* WHAT TO PRODUCE
Check each line of the material below for "brown" and copy those where it appears.

*** INFORMATION GIVEN Section Begins ***

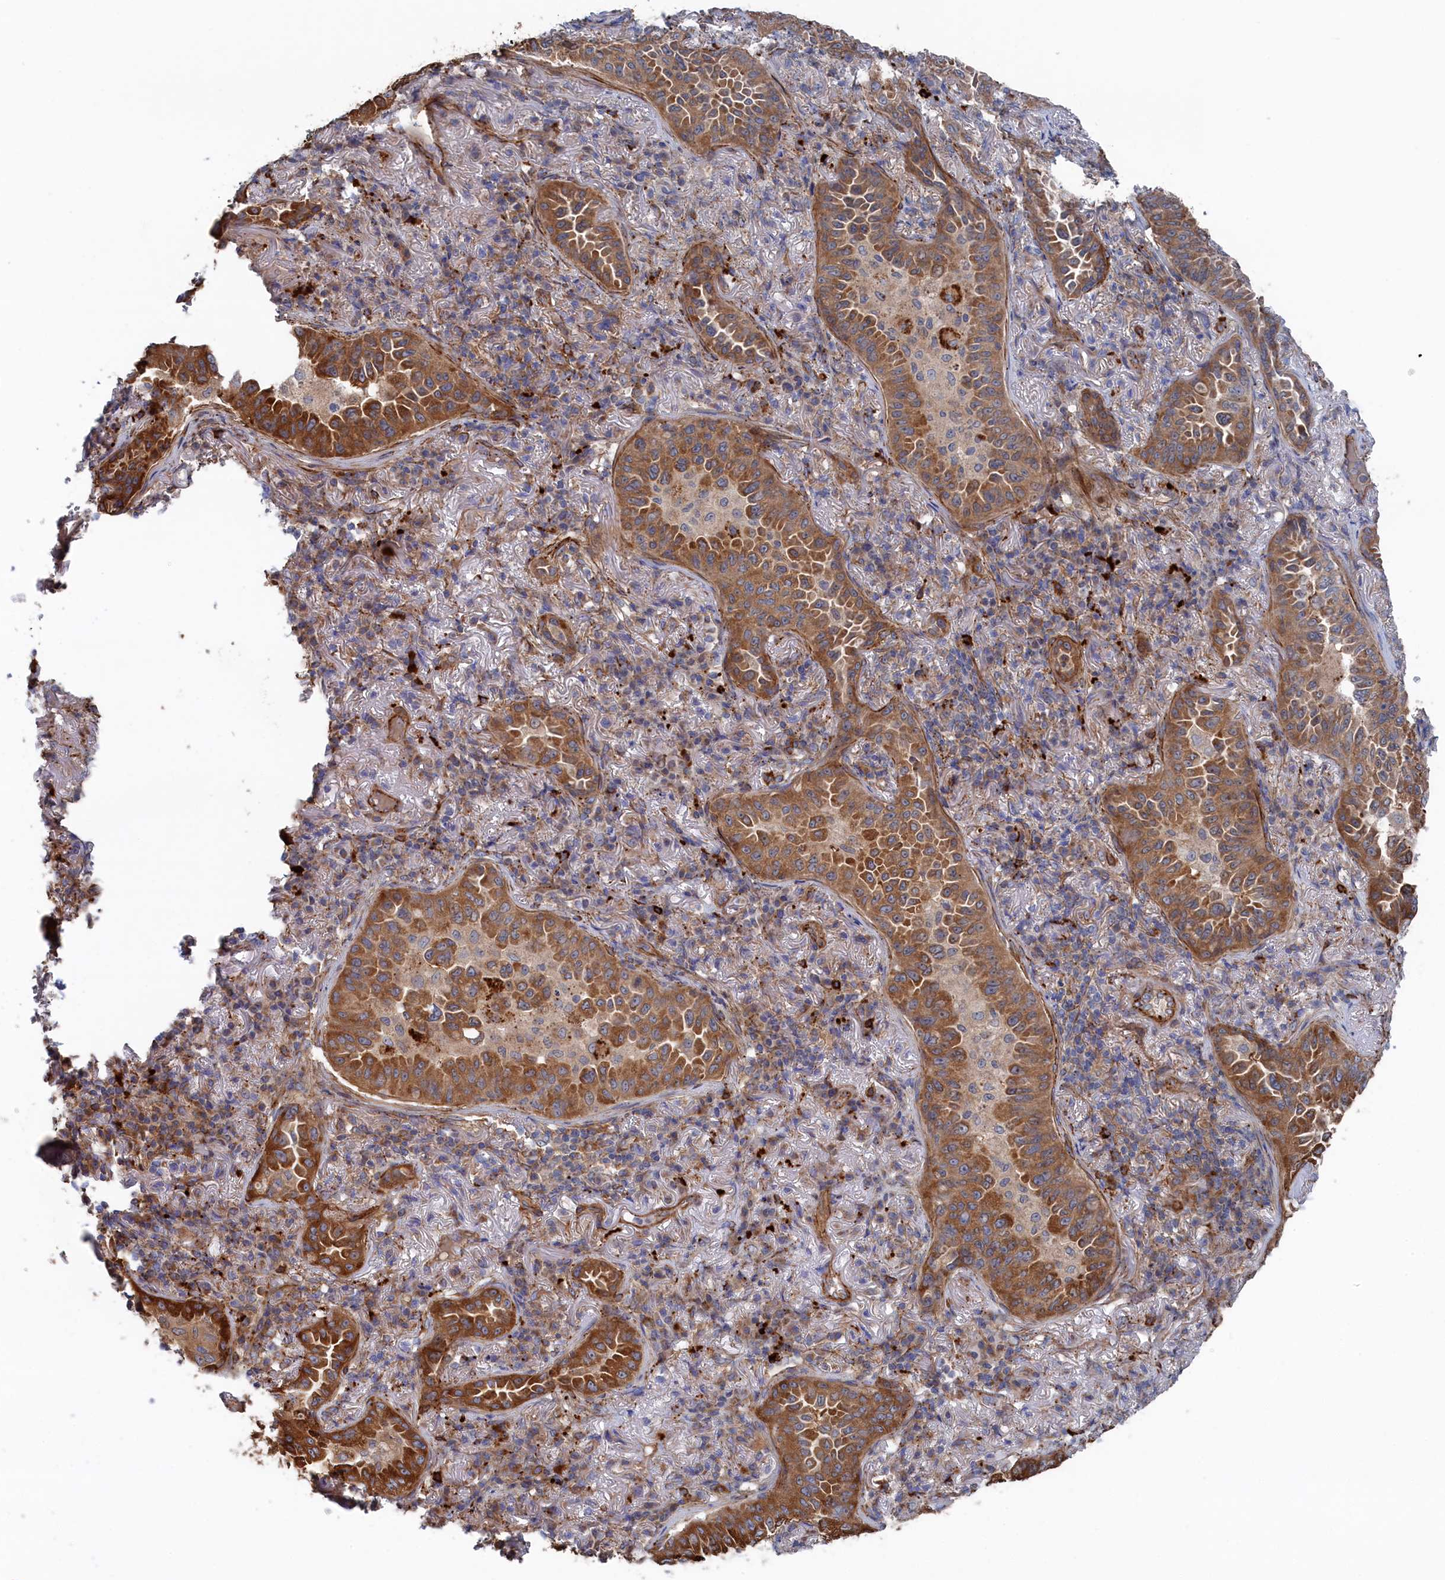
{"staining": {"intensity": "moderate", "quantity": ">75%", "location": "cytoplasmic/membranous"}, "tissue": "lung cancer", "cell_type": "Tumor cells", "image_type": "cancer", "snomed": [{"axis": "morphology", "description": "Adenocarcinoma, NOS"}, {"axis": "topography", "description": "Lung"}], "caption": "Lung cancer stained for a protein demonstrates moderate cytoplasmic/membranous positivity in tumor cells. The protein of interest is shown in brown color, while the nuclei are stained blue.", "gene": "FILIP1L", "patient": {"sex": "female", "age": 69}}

*** INFORMATION GIVEN Section Ends ***
*** INFORMATION GIVEN Section Begins ***

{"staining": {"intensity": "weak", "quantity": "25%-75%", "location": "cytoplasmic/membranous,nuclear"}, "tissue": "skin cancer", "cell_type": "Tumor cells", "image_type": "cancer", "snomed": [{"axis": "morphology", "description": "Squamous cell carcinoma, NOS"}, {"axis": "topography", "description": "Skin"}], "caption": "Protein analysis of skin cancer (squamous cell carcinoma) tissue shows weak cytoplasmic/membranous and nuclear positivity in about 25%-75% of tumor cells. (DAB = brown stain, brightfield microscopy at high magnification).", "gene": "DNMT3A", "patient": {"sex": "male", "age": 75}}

*** INFORMATION GIVEN Section Ends ***
*** INFORMATION GIVEN Section Begins ***

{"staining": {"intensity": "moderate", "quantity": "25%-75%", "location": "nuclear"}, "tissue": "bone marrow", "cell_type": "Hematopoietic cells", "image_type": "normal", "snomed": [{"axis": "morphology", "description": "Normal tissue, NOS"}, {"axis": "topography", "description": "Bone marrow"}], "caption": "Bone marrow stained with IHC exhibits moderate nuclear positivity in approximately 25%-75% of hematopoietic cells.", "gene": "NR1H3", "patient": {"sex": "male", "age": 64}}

*** INFORMATION GIVEN Section Ends ***

* SOLUTION TO THE EXERCISE
{"staining": {"intensity": "moderate", "quantity": ">75%", "location": "cytoplasmic/membranous"}, "tissue": "lung cancer", "cell_type": "Tumor cells", "image_type": "cancer", "snomed": [{"axis": "morphology", "description": "Adenocarcinoma, NOS"}, {"axis": "topography", "description": "Lung"}], "caption": "Lung cancer stained for a protein demonstrates moderate cytoplasmic/membranous positivity in tumor cells. The protein of interest is shown in brown color, while the nuclei are stained blue.", "gene": "FILIP1L", "patient": {"sex": "female", "age": 69}}
{"staining": {"intensity": "weak", "quantity": "25%-75%", "location": "cytoplasmic/membranous,nuclear"}, "tissue": "skin cancer", "cell_type": "Tumor cells", "image_type": "cancer", "snomed": [{"axis": "morphology", "description": "Squamous cell carcinoma, NOS"}, {"axis": "topography", "description": "Skin"}], "caption": "Protein analysis of skin cancer (squamous cell carcinoma) tissue shows weak cytoplasmic/membranous and nuclear positivity in about 25%-75% of tumor cells. (DAB = brown stain, brightfield microscopy at high magnification).", "gene": "DNMT3A", "patient": {"sex": "male", "age": 75}}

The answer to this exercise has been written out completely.